Making good questions better

In addition to encouraging researchers to formulate and evaluate questions through an adapted QFT, in the new grant Rothstein and his colleagues will focus on identifying ways to help turn good research questions into even better ones. One cohort of students will be trained to use a specialized Question Improvement Model (QIM), while a control group will initially proceed without the training. Evaluators will then compare the two groups’ performance in generating useful questions before, during, and after the training to see whether the QIM leads to quantifiably better questions.

“The biggest lesson coming out of our experience of the campaign to adopt the QFT in a million classrooms worldwide is the extraordinary ingenuity of teachers when given a tool that they can mold for their purposes to achieve their learning goals,” Rothstein says.
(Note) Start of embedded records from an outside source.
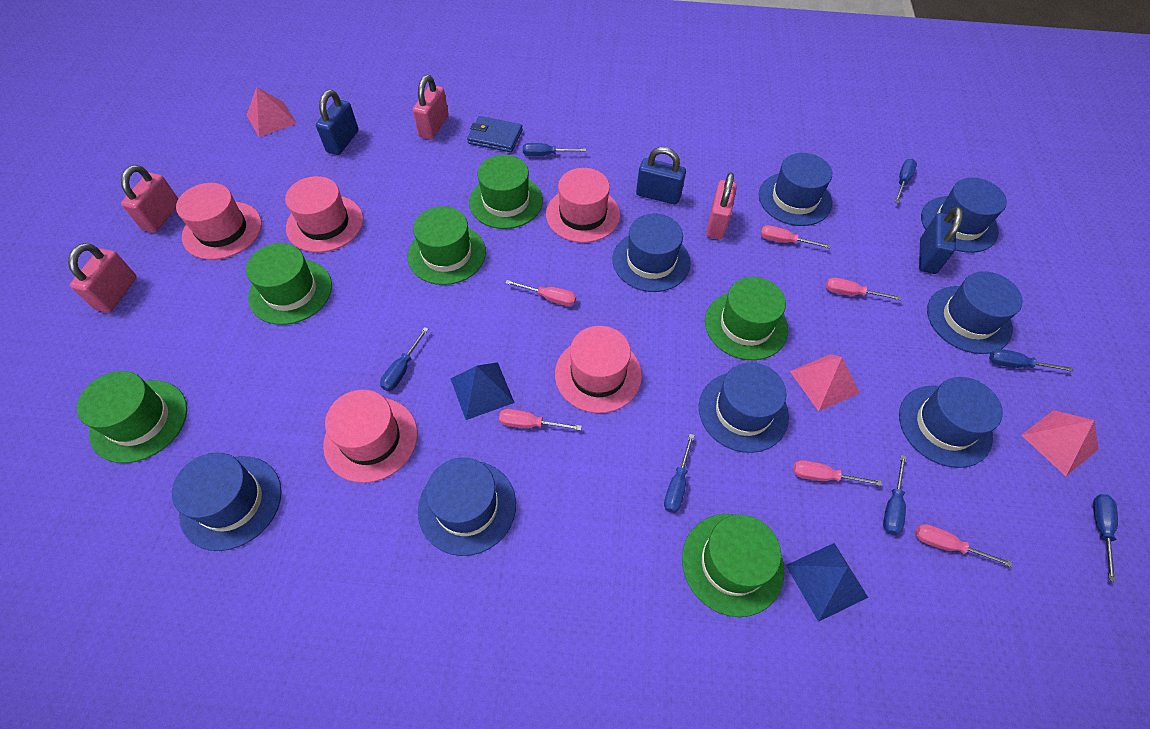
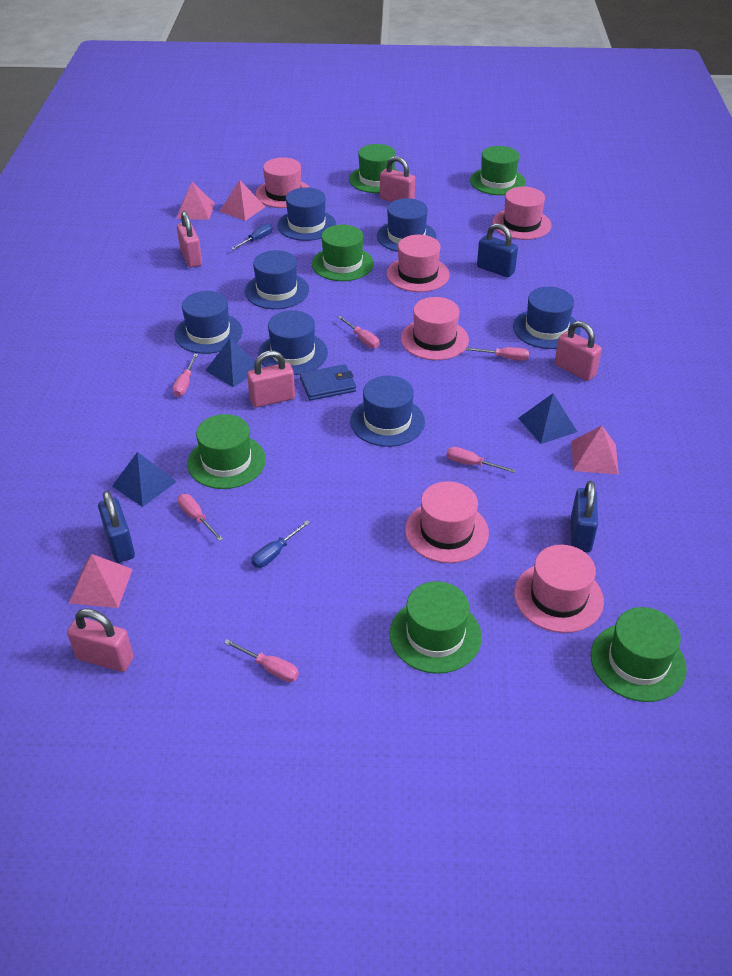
blue hat: 8 -> 7
blue pyramid: 2 -> 3
blue screwdriver: 7 -> 2
pink hat: 5 -> 6
pink padlock: 4 -> 5
pink pyramid: 3 -> 4

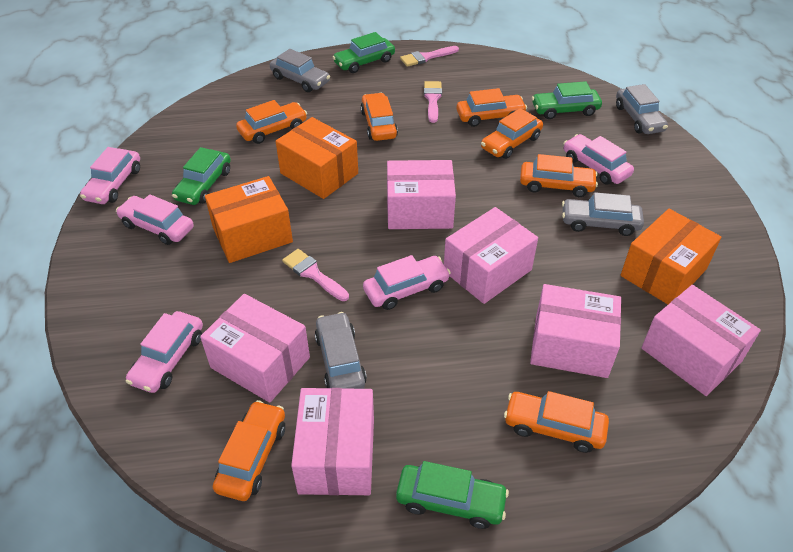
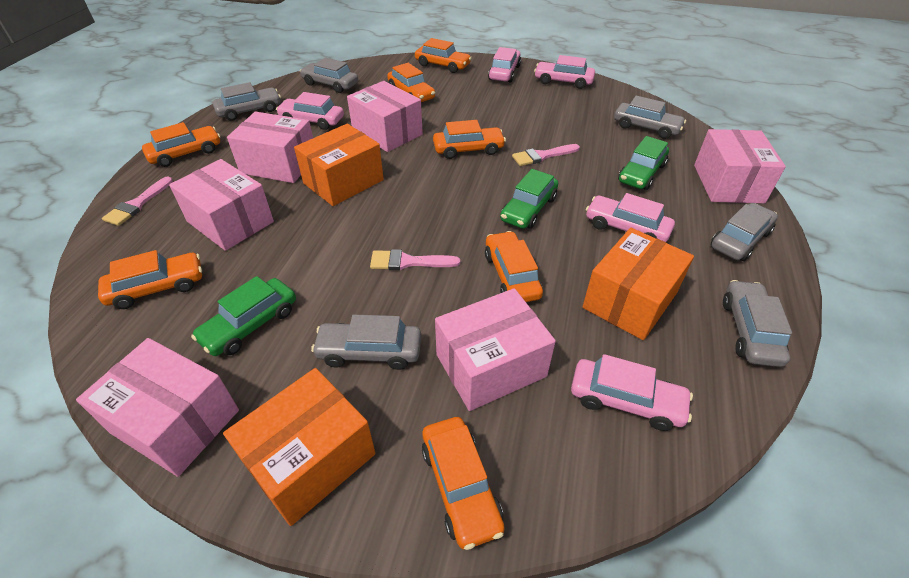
green car: 4 -> 3
grey car: 4 -> 6

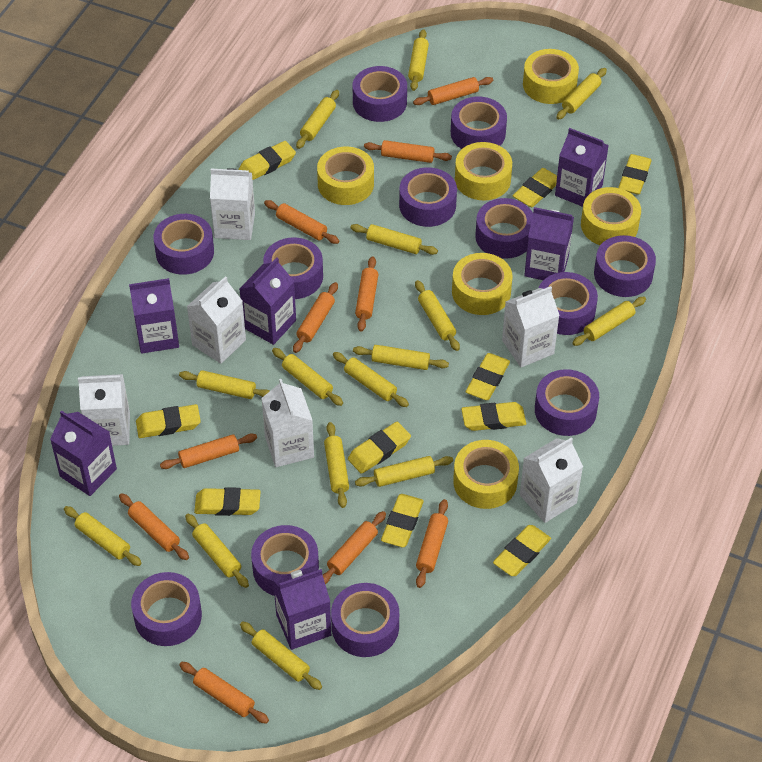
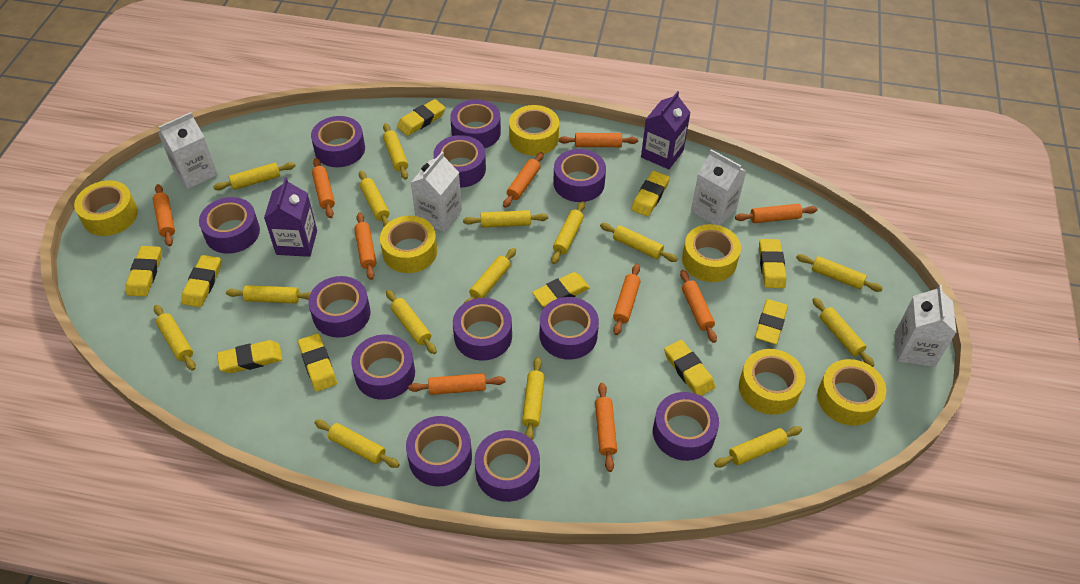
purple carton: 6 -> 2
white carton: 6 -> 4

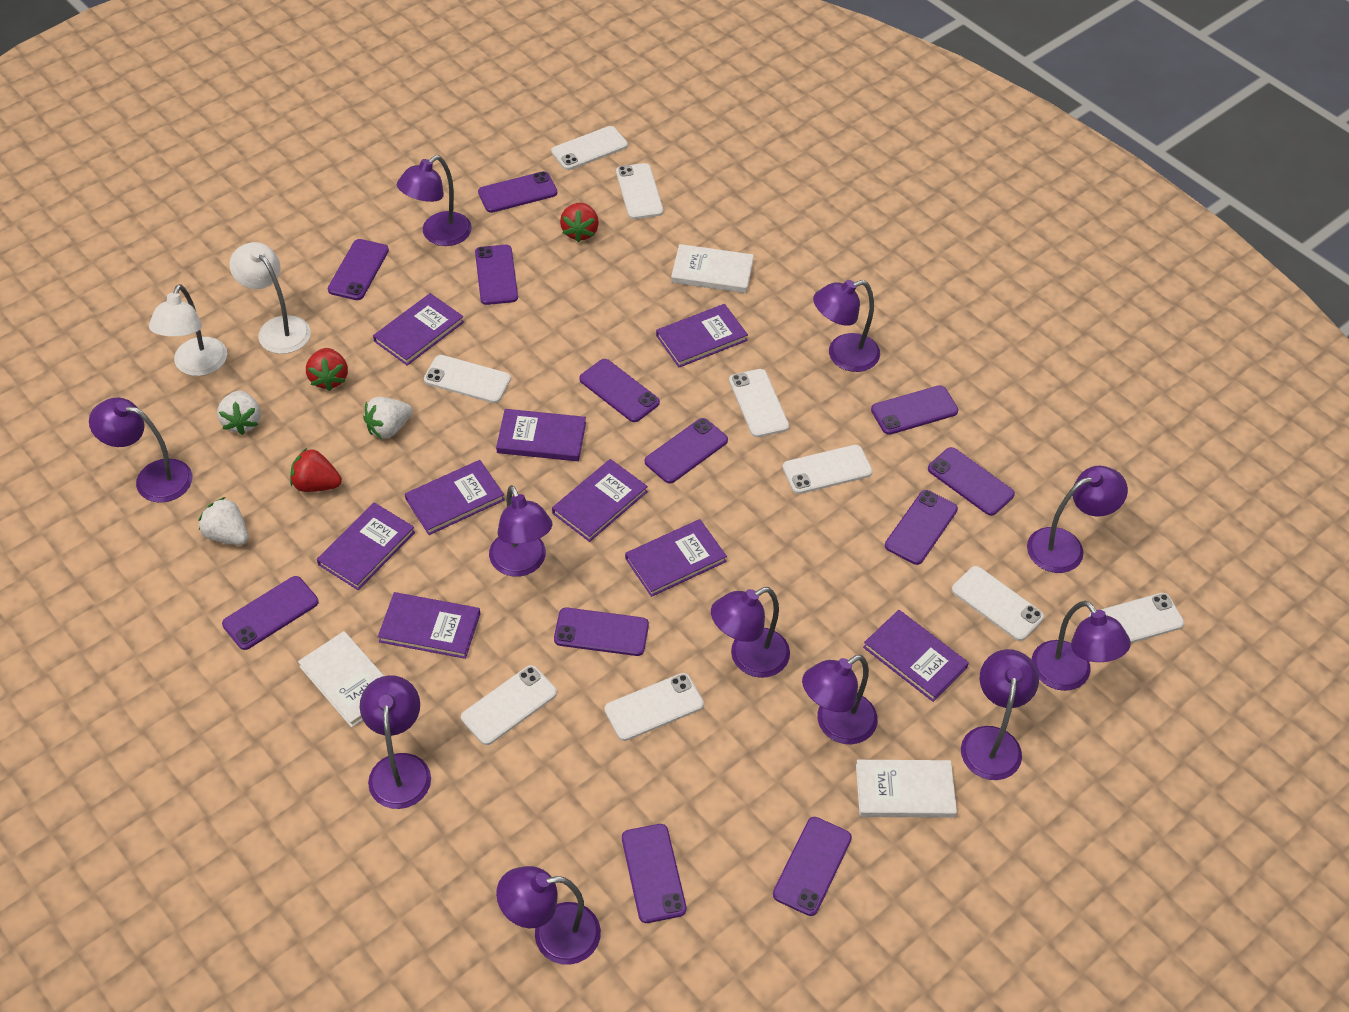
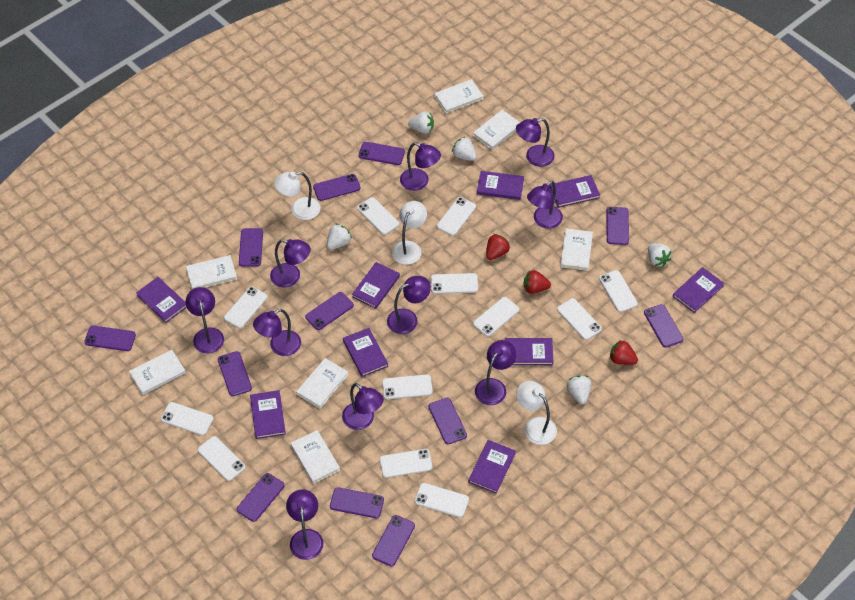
purple lamp: 11 -> 10
white book: 3 -> 7
white lamp: 2 -> 3
white phone: 9 -> 12
white strawberry: 3 -> 5

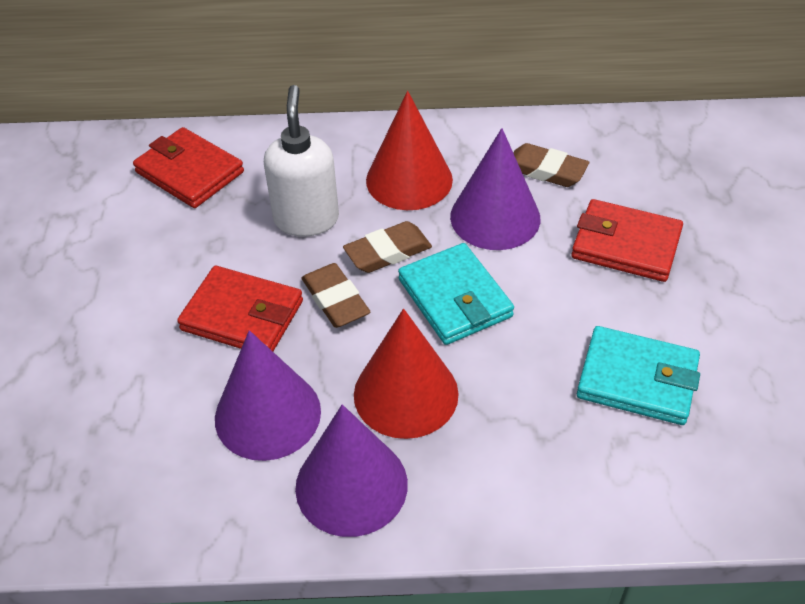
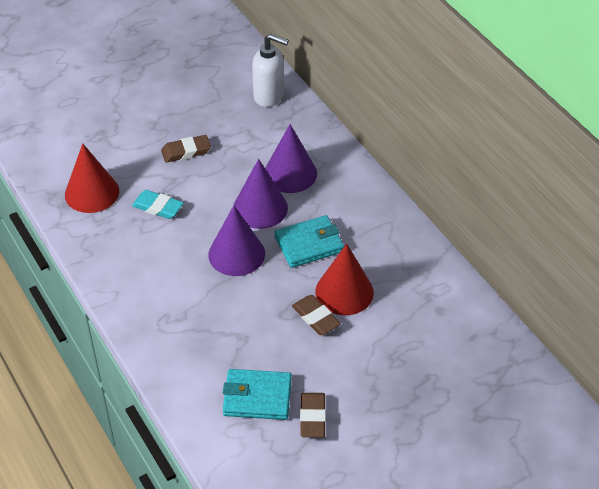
red wallet: 3 -> 0
turquoise eraser: 0 -> 1

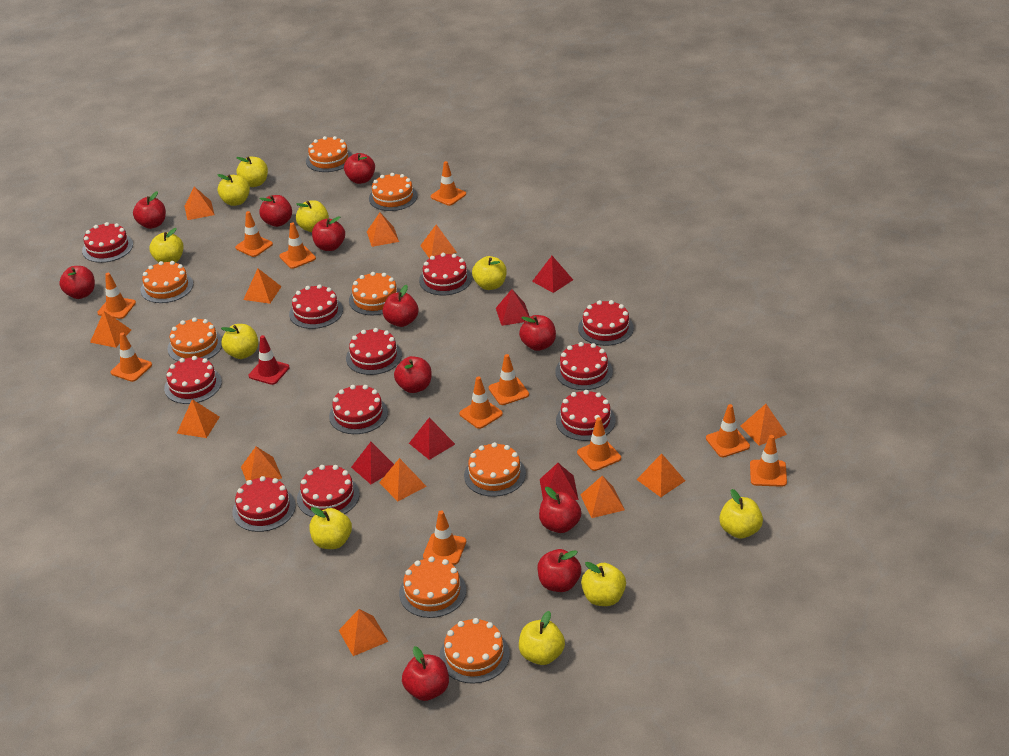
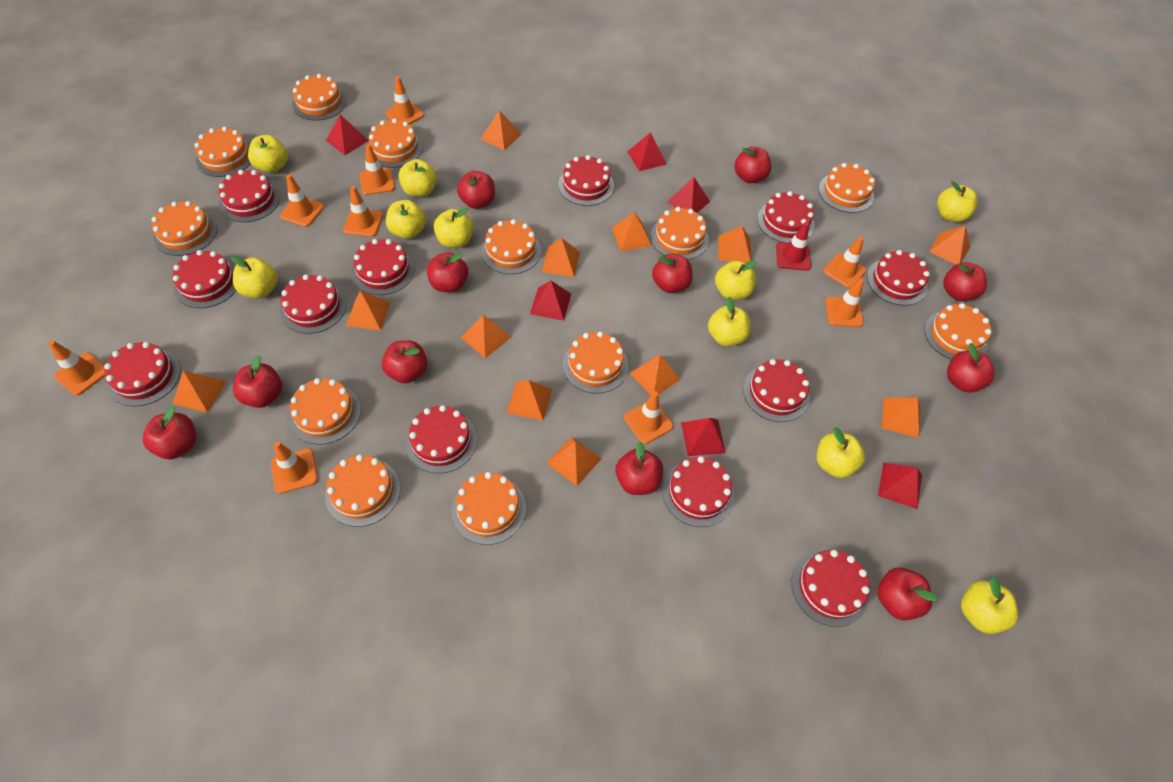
orange cake: 8 -> 12
orange traffic cone: 11 -> 9
red cake: 11 -> 12
red pyramid: 5 -> 6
Many university teachers and researchers are similarly enthusiastic, not least because they recognize how much their students can struggle to come up with the most fruitful research questions.

Rothstein is sympathetic to why question-generation is such a challenge, even for people at the pinnacle of our education system. “College students have been playing the game of school for a long time — the student’s responsibility is to provide the answers to the teacher’s questions.” So when answers are no longer the focus, it can be bewildering. “All of the sudden you’re supposed to name what you don’t know,” he says.

Questioning Creativity

Rothstein likes to quote the historian David Hackett Fischer, who said that “Questions are the engines of the intellect.” They are also engines of creativity: “There seems to be a recognition that questions are really part of the creative process,” Rothstein says, “but there’s almost this attitude that these questions are going to come up spontaneously and that’s your brilliance, that’s your artistic genius.”

Rothstein disagrees. “Both on curiosity and creativity, many people think that questions are the manifestation, the outcomes of being a curious and creative person. But by working deliberately with questions and formulating questions, you become more curious and more creative in relation to something that you had not been working on previously.”